Taking time to feel for and return to a
place of deep inner stillness and silence within us before our next
actions or words – so that we act and speak from that place of
inner stillness and silence.
Taking time to ‘open ourselves’
bodily – to feel and take in the entire space around our bodies.
Taking time to ‘ground ourselves’
bodily – to feel the ground beneath our feet and our entire lower
body below the waist.
Taking time to ‘centre’ both
ourselves and our breathing in our true spiritual and physical centre
of gravity – our lower abdomen – using only
our abdominal muscles to
breathe and feeling the inner space of the abdomen as the true seat
and centre of both our body and self.
Taking time to ‘body’ what we feel
before expressing or acting on our feelings – for example to find a
tone of voice, facial expression or look in our eyes that truly fits
the way we feel inside.
Taking time to make wordless feeling
contact with others before speaking with them – to feel and take
another person in as ‘some body’ and not just an ‘other mind’
or ‘talking head’.
Taking time to ‘come to our senses’ –
using our bodies to experience more vividly and intensely the
immediate sensory and sensuous dimension of every encounter or
experience, person or place, thought or emotion, situation or state
of being.
Taking time to be with and ‘bear with’
ourselves and others in ‘pregnant silence’ – thus allowing new
ways of feeling ourselves and relating to others – a new ‘inner
bearing’ – to be born from that pregnant silence.
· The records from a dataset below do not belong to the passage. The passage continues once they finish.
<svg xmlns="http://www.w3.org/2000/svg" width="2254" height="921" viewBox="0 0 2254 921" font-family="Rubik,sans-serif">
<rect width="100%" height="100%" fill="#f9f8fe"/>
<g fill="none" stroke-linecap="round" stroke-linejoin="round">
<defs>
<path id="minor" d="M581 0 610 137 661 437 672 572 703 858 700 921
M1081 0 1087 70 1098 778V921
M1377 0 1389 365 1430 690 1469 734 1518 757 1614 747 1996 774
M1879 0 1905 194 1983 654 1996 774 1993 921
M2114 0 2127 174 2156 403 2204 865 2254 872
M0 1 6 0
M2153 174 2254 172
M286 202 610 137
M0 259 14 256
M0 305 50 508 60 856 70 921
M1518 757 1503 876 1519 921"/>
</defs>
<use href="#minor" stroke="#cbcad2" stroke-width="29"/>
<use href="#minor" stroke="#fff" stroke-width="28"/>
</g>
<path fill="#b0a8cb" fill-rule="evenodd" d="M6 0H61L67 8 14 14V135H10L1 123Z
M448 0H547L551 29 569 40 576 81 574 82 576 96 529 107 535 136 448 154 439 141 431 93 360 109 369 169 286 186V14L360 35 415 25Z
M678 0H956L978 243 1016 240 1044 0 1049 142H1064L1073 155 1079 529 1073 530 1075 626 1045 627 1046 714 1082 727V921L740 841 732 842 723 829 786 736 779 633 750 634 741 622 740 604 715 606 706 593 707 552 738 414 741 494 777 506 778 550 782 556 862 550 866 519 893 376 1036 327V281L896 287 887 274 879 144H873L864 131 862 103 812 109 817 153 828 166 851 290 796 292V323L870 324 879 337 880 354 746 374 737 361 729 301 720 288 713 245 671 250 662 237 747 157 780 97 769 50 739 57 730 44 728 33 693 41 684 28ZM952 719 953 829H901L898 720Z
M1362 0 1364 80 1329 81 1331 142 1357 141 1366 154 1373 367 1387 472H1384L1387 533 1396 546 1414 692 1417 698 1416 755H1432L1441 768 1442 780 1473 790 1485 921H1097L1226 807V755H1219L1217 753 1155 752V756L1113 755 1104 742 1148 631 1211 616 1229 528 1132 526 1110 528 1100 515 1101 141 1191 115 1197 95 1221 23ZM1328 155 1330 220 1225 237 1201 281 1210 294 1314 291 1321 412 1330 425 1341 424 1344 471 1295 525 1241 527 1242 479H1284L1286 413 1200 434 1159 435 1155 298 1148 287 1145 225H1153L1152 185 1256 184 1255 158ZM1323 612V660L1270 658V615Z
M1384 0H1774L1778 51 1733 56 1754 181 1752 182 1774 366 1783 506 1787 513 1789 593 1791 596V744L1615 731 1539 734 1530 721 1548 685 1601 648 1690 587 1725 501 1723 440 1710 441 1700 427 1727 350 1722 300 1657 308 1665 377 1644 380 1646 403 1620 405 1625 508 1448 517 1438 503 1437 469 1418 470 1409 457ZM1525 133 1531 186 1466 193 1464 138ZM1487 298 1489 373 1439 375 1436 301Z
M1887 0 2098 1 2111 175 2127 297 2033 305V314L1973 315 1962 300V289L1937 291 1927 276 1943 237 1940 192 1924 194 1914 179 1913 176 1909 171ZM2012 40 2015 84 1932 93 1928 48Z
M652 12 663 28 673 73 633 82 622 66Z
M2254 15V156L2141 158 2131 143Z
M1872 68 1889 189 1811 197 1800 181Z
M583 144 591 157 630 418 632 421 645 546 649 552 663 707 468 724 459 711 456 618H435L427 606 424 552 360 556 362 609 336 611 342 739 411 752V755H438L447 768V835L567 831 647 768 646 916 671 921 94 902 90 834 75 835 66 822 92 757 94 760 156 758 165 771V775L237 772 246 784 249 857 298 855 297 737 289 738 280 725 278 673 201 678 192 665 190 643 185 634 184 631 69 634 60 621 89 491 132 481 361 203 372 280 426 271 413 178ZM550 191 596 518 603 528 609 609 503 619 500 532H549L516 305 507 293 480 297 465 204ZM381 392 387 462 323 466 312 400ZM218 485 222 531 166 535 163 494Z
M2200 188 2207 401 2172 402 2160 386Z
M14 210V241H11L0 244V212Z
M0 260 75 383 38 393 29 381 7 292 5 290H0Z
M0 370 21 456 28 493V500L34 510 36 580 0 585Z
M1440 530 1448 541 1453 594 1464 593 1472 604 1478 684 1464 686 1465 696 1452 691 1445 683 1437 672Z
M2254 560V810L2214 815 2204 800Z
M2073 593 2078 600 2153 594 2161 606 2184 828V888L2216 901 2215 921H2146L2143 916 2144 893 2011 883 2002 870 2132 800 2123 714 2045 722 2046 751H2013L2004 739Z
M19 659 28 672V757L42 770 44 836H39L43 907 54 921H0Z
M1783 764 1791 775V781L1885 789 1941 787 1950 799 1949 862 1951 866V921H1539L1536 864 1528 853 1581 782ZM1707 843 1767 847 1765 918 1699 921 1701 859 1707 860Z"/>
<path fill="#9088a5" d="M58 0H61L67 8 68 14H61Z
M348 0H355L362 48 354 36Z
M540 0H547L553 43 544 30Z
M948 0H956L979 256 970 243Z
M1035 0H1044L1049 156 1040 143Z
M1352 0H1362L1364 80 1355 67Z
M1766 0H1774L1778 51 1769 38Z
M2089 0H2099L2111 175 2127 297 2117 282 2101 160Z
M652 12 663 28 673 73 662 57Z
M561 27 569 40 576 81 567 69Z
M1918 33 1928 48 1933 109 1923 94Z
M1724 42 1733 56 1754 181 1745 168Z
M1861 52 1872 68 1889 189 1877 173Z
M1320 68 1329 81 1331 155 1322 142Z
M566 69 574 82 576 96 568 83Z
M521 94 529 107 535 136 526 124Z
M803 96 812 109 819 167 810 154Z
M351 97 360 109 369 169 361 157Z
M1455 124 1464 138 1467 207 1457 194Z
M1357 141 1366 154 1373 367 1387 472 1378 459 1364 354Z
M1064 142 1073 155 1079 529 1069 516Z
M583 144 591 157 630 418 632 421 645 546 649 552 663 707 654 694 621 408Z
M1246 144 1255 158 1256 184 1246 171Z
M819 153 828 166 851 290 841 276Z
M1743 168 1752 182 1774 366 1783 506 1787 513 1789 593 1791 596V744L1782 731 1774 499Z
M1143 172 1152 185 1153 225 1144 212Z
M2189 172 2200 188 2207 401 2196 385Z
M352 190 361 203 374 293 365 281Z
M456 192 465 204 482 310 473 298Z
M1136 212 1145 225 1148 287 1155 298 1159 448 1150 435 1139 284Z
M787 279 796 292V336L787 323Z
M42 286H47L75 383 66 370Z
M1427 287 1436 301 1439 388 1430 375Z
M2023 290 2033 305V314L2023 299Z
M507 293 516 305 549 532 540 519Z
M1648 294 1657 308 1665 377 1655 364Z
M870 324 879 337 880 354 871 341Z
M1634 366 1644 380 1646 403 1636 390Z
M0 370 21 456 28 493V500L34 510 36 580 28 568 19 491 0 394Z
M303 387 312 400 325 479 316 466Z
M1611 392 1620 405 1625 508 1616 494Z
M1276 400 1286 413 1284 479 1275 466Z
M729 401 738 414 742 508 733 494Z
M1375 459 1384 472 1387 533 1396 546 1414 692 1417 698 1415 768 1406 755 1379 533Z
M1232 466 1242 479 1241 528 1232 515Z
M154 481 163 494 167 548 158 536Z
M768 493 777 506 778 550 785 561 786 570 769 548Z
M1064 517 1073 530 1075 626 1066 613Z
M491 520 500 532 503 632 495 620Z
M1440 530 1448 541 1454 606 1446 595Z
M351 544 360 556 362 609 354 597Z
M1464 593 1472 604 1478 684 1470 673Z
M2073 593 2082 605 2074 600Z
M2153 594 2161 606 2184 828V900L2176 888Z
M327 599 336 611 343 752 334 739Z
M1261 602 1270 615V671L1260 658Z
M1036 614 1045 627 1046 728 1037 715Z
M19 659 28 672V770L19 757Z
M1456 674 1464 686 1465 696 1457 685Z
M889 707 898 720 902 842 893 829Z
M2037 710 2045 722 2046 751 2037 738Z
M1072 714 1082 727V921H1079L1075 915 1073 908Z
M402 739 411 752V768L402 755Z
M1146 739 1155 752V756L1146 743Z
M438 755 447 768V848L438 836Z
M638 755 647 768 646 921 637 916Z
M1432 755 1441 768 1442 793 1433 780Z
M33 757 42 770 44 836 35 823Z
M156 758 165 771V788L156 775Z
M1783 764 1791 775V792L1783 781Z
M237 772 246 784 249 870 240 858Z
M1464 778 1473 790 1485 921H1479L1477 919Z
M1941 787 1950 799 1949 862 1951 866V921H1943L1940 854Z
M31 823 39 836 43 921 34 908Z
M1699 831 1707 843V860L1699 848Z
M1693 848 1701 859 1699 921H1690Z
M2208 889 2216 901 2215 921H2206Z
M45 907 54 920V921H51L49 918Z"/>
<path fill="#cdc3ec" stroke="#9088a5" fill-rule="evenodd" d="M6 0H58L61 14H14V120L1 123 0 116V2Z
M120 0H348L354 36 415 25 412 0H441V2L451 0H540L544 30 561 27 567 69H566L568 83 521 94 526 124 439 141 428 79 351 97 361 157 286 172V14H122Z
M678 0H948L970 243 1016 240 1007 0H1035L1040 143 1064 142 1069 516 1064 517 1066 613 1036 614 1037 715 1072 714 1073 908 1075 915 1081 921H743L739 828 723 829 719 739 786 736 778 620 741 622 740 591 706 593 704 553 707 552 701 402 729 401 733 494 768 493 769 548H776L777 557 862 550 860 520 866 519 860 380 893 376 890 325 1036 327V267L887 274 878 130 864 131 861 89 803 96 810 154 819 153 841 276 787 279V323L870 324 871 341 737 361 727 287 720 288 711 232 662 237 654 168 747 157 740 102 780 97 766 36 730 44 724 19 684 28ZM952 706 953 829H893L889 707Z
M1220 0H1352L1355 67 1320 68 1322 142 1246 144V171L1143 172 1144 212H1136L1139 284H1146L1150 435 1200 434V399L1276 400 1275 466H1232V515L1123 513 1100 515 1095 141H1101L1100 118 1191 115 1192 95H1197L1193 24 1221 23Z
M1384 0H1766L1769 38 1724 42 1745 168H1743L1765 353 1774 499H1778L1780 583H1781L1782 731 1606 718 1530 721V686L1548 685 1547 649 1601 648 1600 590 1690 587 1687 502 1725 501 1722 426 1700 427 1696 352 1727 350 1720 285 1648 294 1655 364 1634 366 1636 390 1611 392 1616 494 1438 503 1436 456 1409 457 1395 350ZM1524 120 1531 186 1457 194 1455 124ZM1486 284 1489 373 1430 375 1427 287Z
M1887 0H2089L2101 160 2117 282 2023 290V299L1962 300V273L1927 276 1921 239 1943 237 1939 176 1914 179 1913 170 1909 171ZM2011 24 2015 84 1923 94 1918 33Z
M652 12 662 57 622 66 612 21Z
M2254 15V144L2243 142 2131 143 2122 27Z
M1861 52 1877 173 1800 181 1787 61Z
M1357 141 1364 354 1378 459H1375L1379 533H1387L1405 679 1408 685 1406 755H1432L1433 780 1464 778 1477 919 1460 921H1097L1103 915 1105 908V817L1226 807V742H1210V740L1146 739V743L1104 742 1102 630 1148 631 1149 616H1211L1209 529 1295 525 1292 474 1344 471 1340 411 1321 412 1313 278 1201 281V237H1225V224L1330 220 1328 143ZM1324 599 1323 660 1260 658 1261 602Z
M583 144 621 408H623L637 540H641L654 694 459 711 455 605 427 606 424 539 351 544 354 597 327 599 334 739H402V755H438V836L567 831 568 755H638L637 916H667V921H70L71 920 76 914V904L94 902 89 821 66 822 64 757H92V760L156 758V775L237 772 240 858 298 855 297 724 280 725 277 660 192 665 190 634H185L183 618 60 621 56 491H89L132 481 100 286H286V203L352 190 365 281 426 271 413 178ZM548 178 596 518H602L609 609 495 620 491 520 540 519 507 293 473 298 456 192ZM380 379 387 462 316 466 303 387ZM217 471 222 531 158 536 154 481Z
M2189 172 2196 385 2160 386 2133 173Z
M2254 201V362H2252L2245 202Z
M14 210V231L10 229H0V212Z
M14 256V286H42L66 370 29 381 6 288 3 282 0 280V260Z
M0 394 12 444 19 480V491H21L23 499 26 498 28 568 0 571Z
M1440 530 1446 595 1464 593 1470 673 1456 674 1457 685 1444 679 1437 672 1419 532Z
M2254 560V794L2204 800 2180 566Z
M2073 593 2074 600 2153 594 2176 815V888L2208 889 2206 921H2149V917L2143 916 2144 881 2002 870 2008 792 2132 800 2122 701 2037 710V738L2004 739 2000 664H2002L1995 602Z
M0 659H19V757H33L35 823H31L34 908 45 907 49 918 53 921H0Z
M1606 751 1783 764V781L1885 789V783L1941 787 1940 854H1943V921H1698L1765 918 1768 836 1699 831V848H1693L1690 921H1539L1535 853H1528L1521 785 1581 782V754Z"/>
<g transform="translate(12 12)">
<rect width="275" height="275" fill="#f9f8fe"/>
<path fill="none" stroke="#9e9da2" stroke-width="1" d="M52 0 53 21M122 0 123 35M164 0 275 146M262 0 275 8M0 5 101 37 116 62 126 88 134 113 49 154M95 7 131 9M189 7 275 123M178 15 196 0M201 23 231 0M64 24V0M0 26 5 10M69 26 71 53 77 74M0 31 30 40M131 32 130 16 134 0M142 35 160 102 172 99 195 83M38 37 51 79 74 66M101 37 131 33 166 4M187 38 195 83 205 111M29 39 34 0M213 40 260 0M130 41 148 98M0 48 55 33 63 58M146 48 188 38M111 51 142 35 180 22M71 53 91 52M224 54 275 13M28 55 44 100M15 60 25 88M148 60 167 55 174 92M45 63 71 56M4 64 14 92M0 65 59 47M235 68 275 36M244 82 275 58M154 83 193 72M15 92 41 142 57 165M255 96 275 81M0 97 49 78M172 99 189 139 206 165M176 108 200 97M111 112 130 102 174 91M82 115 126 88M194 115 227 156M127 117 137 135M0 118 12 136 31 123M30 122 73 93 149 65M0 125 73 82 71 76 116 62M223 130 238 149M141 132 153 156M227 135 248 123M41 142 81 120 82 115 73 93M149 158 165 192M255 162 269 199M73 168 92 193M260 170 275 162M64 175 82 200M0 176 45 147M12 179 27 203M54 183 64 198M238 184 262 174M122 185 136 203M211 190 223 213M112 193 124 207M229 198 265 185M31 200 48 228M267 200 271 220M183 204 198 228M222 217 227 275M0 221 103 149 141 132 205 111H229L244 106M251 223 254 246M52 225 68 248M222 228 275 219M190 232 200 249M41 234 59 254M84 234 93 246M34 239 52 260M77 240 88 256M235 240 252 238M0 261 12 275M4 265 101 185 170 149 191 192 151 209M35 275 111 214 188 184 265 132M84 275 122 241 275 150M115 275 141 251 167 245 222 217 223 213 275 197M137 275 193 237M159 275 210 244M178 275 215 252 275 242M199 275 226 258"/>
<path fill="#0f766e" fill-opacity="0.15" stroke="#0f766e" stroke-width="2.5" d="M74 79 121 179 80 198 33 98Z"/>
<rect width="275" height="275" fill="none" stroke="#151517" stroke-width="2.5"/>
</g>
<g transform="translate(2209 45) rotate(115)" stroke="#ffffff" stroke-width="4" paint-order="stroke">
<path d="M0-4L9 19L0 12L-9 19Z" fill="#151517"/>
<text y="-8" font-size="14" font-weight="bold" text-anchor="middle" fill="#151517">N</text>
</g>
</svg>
Taking time in all these ways – not
just to slow down
but also to savour
time – to let every single experienced life activity, event or
encounter linger on
in our bodies and fill them
with felt and living meaning.
Taking time in this way to experience
true inner ‘ful-fillment’ in life – rather than trying to just
‘lead a full life’.
Taking time to be truly patient
with our bodies, our feelings and our lives – and in this way both
deepen and stretch out time
itself – rather than
becoming ‘a patient’ or seeking to ‘extend’ our life.
‘The Secret of Longevity’ – taking
more time in one’s life to be more aware of time
itself – and to linger
in a bodily way with all that occurs within it.